Transcribe, word for word, everything in the passage on digital technology from "Through knowledge graphs" down to "networks of association.".

Excerpted passage Start Marker

Cognitive ability. Advances in Artificial Intelligence (AI) and machine learning mean machines have surpassed the cognitive abilities of humans in a variety of areas.

Big data. The breadth and depth of the data available to us are growing exponentially thanks to big data technology. We have an unprecedented store of information at our disposal.

The value of digitalisation to society

Digitalisation means we can analyse human activity according to consistent frameworks that were not available to us before. To know the truth, it is often said, one must first learn from experience.

New technologies also allow us to discover unknown and complex associations in human developments, helping us to more fully realise the Confucian wisdom in the statement that, “Things have their root and their branches. Affairs have their end and their beginning.” (物有本末,事有终始).

Through knowledge graphs and complex neural networks, digital technology has changed our understanding of causality and the relationship between phenomena. It enables us to go beyond isolated chains of cause and effect to perceive multi-dimensional networks of association.

Excerpted passage End Marker
Provided data Start Marker

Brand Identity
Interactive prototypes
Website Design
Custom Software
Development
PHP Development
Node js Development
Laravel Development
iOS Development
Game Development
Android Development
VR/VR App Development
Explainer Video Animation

Provided data End Marker

_Task response_.
Through knowledge graphs and complex neural networks, digital technology has changed our understanding of causality and the relationship between phenomena. It enables us to go beyond isolated chains of cause and effect to perceive multi-dimensional networks of association.